The program, with 110 current residents, will lose its accreditation on July 1, 2004.
David Nichols, vice dean for education at Johns Hopkins School of Medicine told the newspaper the ACGME review took issue with the program’s practice of putting a resident on a night-call shift every other night for a short period of time, provided the resident is on call only one night out of three, averaged over a four-week period.
The council ruled that "no every-other-night call is ever allowed."
The ACGME has been under pressure in recent years to more stringently enforce resident work-hour guidelines and to reduce the number of hours residents work due to public concerns about the quality of care exhausted residents might provide. (See "Reduced Resident Work Hours: Tough Enough?" Medical Ethics Advisor, August 2002, p. 88.)
Last year, the ACGME limited resident work hours to no more than 80 hours per week, with no one shift longer than 30 hours, and a guaranteed one day off in every seven.
However, the rules could be averaged over a month’s time. So theoretically, a resident could be required to work a 100-hour week and then get time off at the end of the month.
The Hopkins citation may indicate the council is taking a more strict interpretation of its regulations. The hospital now has the option of appealing the council’s decision or submitting a new accreditation application.
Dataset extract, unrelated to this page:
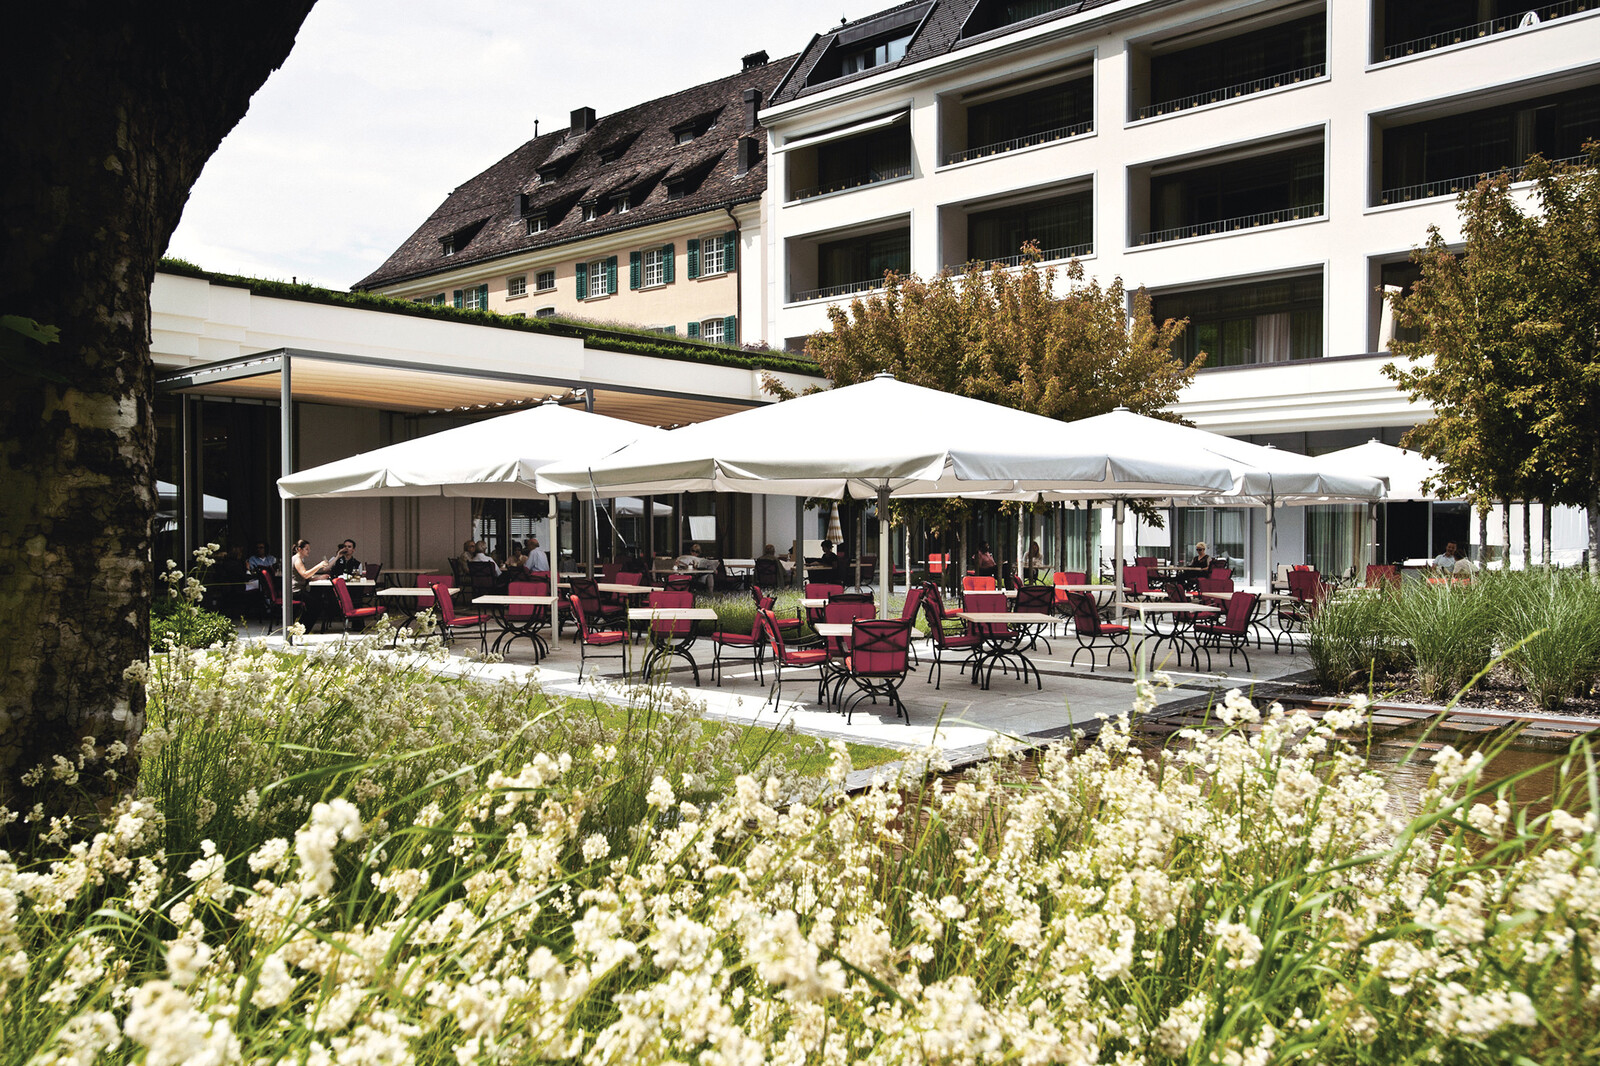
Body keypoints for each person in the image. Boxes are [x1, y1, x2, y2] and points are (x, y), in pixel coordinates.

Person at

AMA to provide ethics alerts’ to MDs
Got an ethics question? If you have a handheld personal digital assistant (PDA) and subscribe to content via the ePocrates Rx on-line service, you can receive free "ethics alerts" from the American Medical Association (AMA).
The AMA announced Sept. 8 that it would provide the alerts to physicians via the ePocrates’ DocAlert messaging system for PDAs.
According to the AMA, the alerts are intended to increase understanding of the AMA’s Code of Medical Ethics, and thus provide physicians with practical guidance on dealing with ethical challenges in medical practice.
The AMA’s Ethics Standards Division will create the content for bimonthly ethics messages, which ePocrates Rx users will receive when they "hotsync" their handheld devices. The concise alerts, which can be stored for future reference, will provide links to in-depth coverage of current issues in ethics featured on the AMA web site.
The content of each alert will be written by medical and ethics professionals in the AMA’s Professional Standards Group.
"Practicing physicians frequently face ethical challenges," said AMA President Donald J. Palmisano, MD, JD, in a statement announcing the program. "We believe that having information at hand from the Code of Medical Ethics will help inform physicians and support them in their decisions."